Assertiveness – Not aggressiveness, but a pleasant assertiveness. This is critical because your Development Officer must be capable of guiding and influencing the relationships he/she builds. To be clear, I am not referring to a comfort with asking for large amounts of money from a donor. In fact, if someone didn't express some anxiety with "asking," then that might count against him or her. It is normal to feel anxiety with challenging donors to move out of their comfort zones. The art of asking is something that can and should be taught within the culture of your mission.
Sold on your mission – One of the most common reasons for high turnover in the development world is a lack of loyalty to a mission. You must find someone who will represent your mission with passion and conviction. For a private school, I would strongly consider an alumnus or parent of an alumnus for this reason. If you are a social service mission, then consider reviewing your donor base or volunteer force for serious candidates. While your intent should always be to offer a competitive salary, you want to hire someone who is not only looking for money, but also has a true desire to further your mission.

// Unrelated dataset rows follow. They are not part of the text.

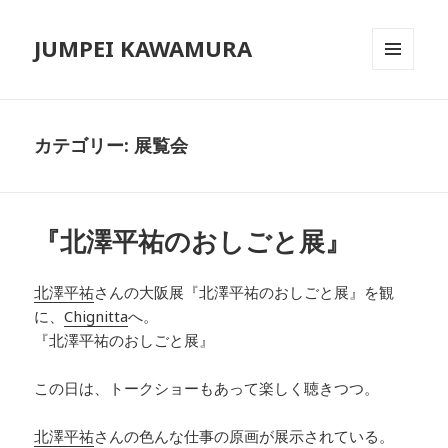
JUMPEI KAWAMURA
メニュ
ーとウ
ィジェ
ット
カテゴリー: 展覧会
『北澤平祐のおしごと展』
北澤平祐
さんの大阪展『北澤平祐のおしごと展』を観
に、
Chignitta
へ。
『北澤平祐のおしごと展』
この日は、トークショーもあって楽しく聴きつつ。
北澤平祐
さんの
色んな仕事の原画が展示されている。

Communication skills – The one academic characteristic that I believe is vital. Any serious candidate must have excellent written and verbal communication skills. I would even suggest building a writing test into the interview process to ensure your prospective hire can write a good letter.
So there you have it: my recipe for success. Find the person with the qualities you can't teach. All the other skills can and should be taught in the context of your tradition and culture.
There are many quality sources for the academic aspects of the job, including books, workshops, conferences, and development consultants who serve as mentors. Some nonprofits actually utilize a development consultant to conduct the search, help with the hire, and then train the new Development Officer. If this is your path, make sure the consultant accurately represents your culture and values to avoid short tenure.
With some simple adjustments to your ideal profile, you, too, can avoid the pain and hassle associated with hiring a new Development Officer every 18 months – because Development Rockstars are not hired; they are grown with education and care.